The imagery is iconic: A Texas state trooper approaches a stopped car, driven by Sandra Bland, a 28-year-old woman who would be found dead in a jail cell three days later.
That 2015 dash-cam video is now the opening of a campaign commercial in the race for Pennsylvania attorney general - and Bland's mother wants it pulled off the air.
That has sparked a new clash between two of the Democrats in the race, Allegheny County District Attorney Stephen Zappala, who used the video in his first ad last week, and Montgomery County Commission Chairman Josh Shapiro, who alerted Bland's family.
It is also part of a larger statewide struggle between Zappala and Shapiro, both white, to showcase support from African American leaders in the run-up to the April 26 primary.
Zappala's campaign on Tuesday said the ad would stay on the air, and blamed Shapiro for "orchestrating a controversy where one does not exist."
On Tuesday, Zappala sounded disconnected from the controversy when asked about it during a campaign stop in Philadelphia to tout support from African American and Latino leaders.
"I didn't know there was criticism," Zappala replied when asked about a news conference Shapiro held last Thursday, along with some of his black supporters, to condemn the ad.
Zappala said twice that he did not know of anyone having contacted his campaign to ask that the video be taken out of the ad.

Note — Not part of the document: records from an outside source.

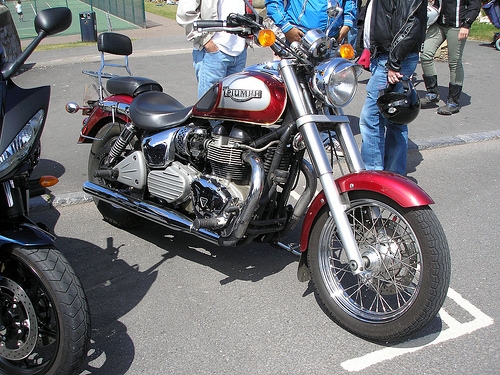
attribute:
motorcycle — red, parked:
[64, 2, 450, 341]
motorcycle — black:
[0, 7, 92, 373]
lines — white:
[291, 185, 493, 373]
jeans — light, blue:
[359, 52, 418, 178]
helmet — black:
[376, 74, 420, 127]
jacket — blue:
[265, 1, 358, 39]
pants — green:
[420, 23, 467, 86]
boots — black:
[418, 74, 463, 116]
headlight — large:
[328, 60, 364, 107]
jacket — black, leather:
[356, 1, 429, 71]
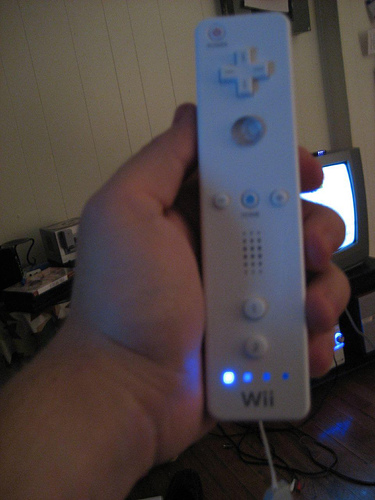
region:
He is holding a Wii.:
[234, 384, 289, 411]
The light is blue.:
[201, 362, 243, 394]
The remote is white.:
[174, 17, 316, 433]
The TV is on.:
[305, 147, 373, 246]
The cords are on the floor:
[232, 417, 372, 488]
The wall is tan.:
[27, 24, 113, 116]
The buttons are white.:
[189, 16, 322, 419]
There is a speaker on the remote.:
[230, 225, 271, 281]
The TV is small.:
[285, 149, 366, 275]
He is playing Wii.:
[2, 0, 345, 473]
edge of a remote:
[230, 408, 259, 425]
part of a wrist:
[117, 373, 160, 415]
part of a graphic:
[238, 385, 265, 409]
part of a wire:
[257, 447, 281, 467]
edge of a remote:
[217, 410, 257, 433]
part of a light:
[213, 364, 247, 387]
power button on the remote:
[189, 17, 238, 50]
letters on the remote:
[230, 383, 283, 417]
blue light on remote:
[203, 358, 248, 399]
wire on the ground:
[302, 434, 343, 470]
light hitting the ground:
[325, 394, 361, 448]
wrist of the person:
[55, 315, 179, 459]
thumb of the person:
[155, 103, 208, 178]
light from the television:
[319, 150, 361, 209]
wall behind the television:
[73, 51, 126, 92]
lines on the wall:
[5, 32, 162, 114]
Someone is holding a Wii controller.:
[166, 166, 374, 434]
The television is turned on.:
[300, 135, 370, 315]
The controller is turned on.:
[218, 353, 298, 399]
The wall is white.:
[62, 34, 167, 100]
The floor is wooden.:
[328, 406, 368, 445]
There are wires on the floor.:
[243, 435, 353, 477]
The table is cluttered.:
[10, 230, 62, 320]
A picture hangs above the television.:
[214, 2, 315, 16]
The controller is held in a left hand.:
[77, 188, 169, 405]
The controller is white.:
[218, 159, 295, 293]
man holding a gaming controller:
[79, 11, 364, 442]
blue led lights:
[214, 364, 304, 394]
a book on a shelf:
[15, 265, 68, 300]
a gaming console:
[325, 320, 351, 371]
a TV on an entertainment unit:
[306, 142, 371, 271]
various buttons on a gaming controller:
[211, 48, 294, 325]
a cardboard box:
[36, 218, 82, 263]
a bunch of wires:
[223, 428, 358, 481]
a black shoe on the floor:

"Decisions on these campaigns at this level are made by the media people, ultimately what they want to run and don't want to run," he said.
Cannon Lambert, a lawyer in Chicago who represents Geneva Reed-Veal, Bland's mother, said a letter he sent to Zappala's campaign on Friday "was really clear and enunciated" a request to stop using any imagery associated with Bland's traffic stop.
"She's uncomfortable with that and has let them know that," Lambert said. "She would be disappointed if they forgo that request."
Ken Snyder, the consultant who created the ad for Zappala, said Lambert's letter asked the campaign to stop using Bland's image or implying that her family endorses Zappala.
Bland's face is not visible in the ad, and her name is not mentioned. Snyder said the ad does not imply an endorsement from Bland's family.
"Josh Shapiro has clearly orchestrated a controversy where one does not exist because he is afraid to discuss the important issues depicted in Steve Zappala's opening ad," Snyder said Tuesday.
The ad uses the video to help tout what Zappala says is his record as a prosecutor of fighting racial profiling and domestic violence, and of applying tough scrutiny to use of force by police officers.
The ad includes another 2015 video that has become part of the Black Lives Matter movement: a policeman shooting Walter Scott as he ran from an encounter in North Charleston, S.C. It also includes the 2014 surveillance video of then-NFL running back Ray Rice in an Atlantic City casino after he punched his fiancee.
Shapiro's campaign said it alerted families connected with the three videos "that images of their tragedies" were in the ad.
His campaign said in a statement, "It's unfortunate that Zappala has decided to continue running the ad and ignore the request of Sandra Bland's family."